### Instructions to follow
Pick out the lines below that contain the string "LIST" and copy them all.

(Beginning of Data for review)

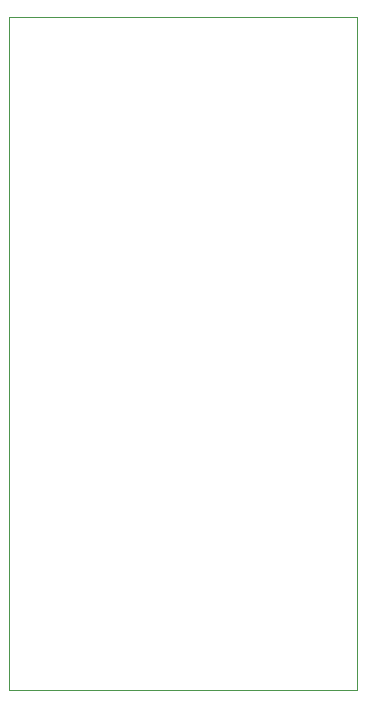
<source format=gbr>
%TF.GenerationSoftware,KiCad,Pcbnew,9.0.7*%
%TF.CreationDate,2026-02-13T16:28:25+02:00*%
%TF.ProjectId,second,7365636f-6e64-42e6-9b69-6361645f7063,rev?*%
%TF.SameCoordinates,Original*%
%TF.FileFunction,Profile,NP*%
%FSLAX46Y46*%
G04 Gerber Fmt 4.6, Leading zero omitted, Abs format (unit mm)*
G04 Created by KiCad (PCBNEW 9.0.7) date 2026-02-13 16:28:25*
%MOMM*%
%LPD*%
G01*
G04 APERTURE LIST*
%TA.AperFunction,Profile*%
%ADD10C,0.050000*%
%TD*%
G04 APERTURE END LIST*
D10*
X86000000Y-89500000D02*
X115500000Y-89500000D01*
X115500000Y-146500000D01*
X86000000Y-146500000D01*
X86000000Y-89500000D01*
M02*

</source>
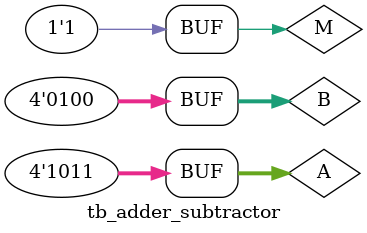
<source format=v>
`timescale 1ns / 1ps
module tb_adder_subtractor;

reg [3:0] A;
reg [3:0] B;
reg M;
wire [3:0] sum;
wire carryOut;

Adder_Subtractor uut(A, B, M, sum, carryOut);

initial begin
    A = 4'b1000;
    B = 4'b0001;
    M = 0; #100;
    
    A = 4'b0100;
    B = 4'b1001;
    M = 0; #100;
    
    A = 4'b0110;
    B = 4'b0011;
    M = 0; #100;
    
    
    A = 4'b1000;
    B = 4'b0101;
    M = 1; #100;
    
    A = 4'b0111;
    B = 4'b0010;
    M = 1; #100;
    
    A = 4'b1011;
    B = 4'b0100;
    M = 1; #100;
    
end

endmodule
</source>
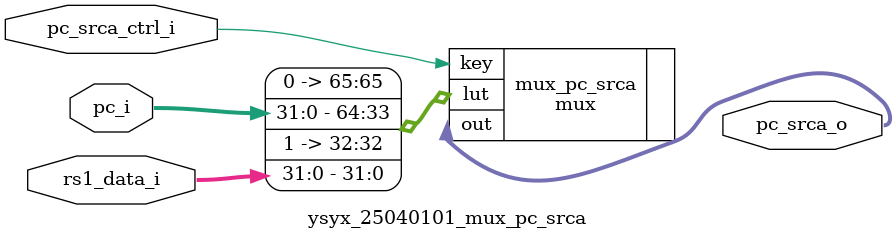
<source format=v>
module ysyx_25040101_mux_pc_srca(
	input  wire[31:0] pc_i,
	input  wire[31:0] rs1_data_i,
	input  wire			  pc_srca_ctrl_i,
	output wire[31:0] pc_srca_o
);
	mux #(
		.NR_KEY(2),
		.KEY_LEN(1),
		.DATA_LEN(32)
	) mux_pc_srca (
		.out(pc_srca_o),
		.key(pc_srca_ctrl_i),
		.lut({
			1'b0, pc_i,
			1'b1, rs1_data_i
		})
	);
endmodule

</source>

(End of Data for review)

### Exercise response
G04 APERTURE LIST*
G04 APERTURE END LIST*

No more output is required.